From: D. E s s e r <torx@mail.joimail.com>

Agence France Presse
Wed Feb 4, 9:58 PM ET

WASHINGTON (AFP) - Haitian President Jean Bertrand Aristide again
said he would finish his term, despite escalating demands for his
resignation.

"I will leave here on February 7, 2006," Aristide told CNN. "People
must respect that principle, one man, one vote."

Aristide's opponents say he stole the 2000 election that returned him
to power. International observers also said the polls were flawed,
leaving the Caribbean nation locked in political crisis.

Protests against Aristide have turned increasingly violent since
September, with clashes among rival demonstrators and gunfights by
gangs who back the president.

On Wednesday, five anti-Aristide students were arrested in
demonstrations that police tried to quell with tear gas and warning
shots fired in the air.

Student demonstrators were shouting slogans hostile to the president
when counter demonstrators from Aristide's Lavals Party hurled
bottles and rocks at them, according to an AFP journalist.

The students responded by throwing back projectiles.

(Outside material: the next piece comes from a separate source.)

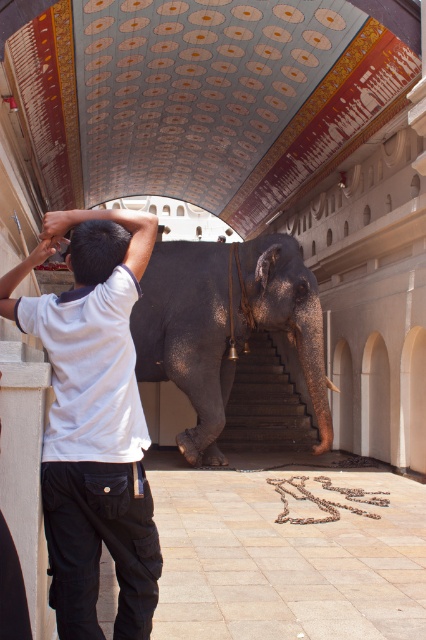
Looking at this image, you are standing in the temple and want to place a small offering on the floor. The offering must be placed exactly where the white cotton shirt at left is located. According to the coordinates provided, where should you place the offering?

Place the offering at coordinates point (94, 419) where the white cotton shirt at left is located.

There were no reported injuries.

Aristide insisted he did not support the armed gangs that routinely
attack opposition marches.

"Not only we don't support them, we cannot support them. We are
building a state of law. How could we let thugs, gangs moving ahead
with weapons in their hands," he said.

"We have to help the police, because the police has to be more
professionalized. And the police of course has to protect all those
who want to demonstrate in a peaceful way."

Aristide, a former Catholic priest, was first elected president in
1990, but eight months after taking office he was overthrown in a
bloody military coup.

The United States sent 20,000 troops to Haiti in 1994 to bring
Aristide back to power. He stepped down after his first five-year
term, and was re-elected in 2000.

Legislative elections were supposed to be held last year, but no
electoral body was set up to oversee the polls, leaving the nation
without a functioning legislature.

Aristide now rules by decree, but has promised elections within six
months. The opposition has rejected his proposal as inadequate.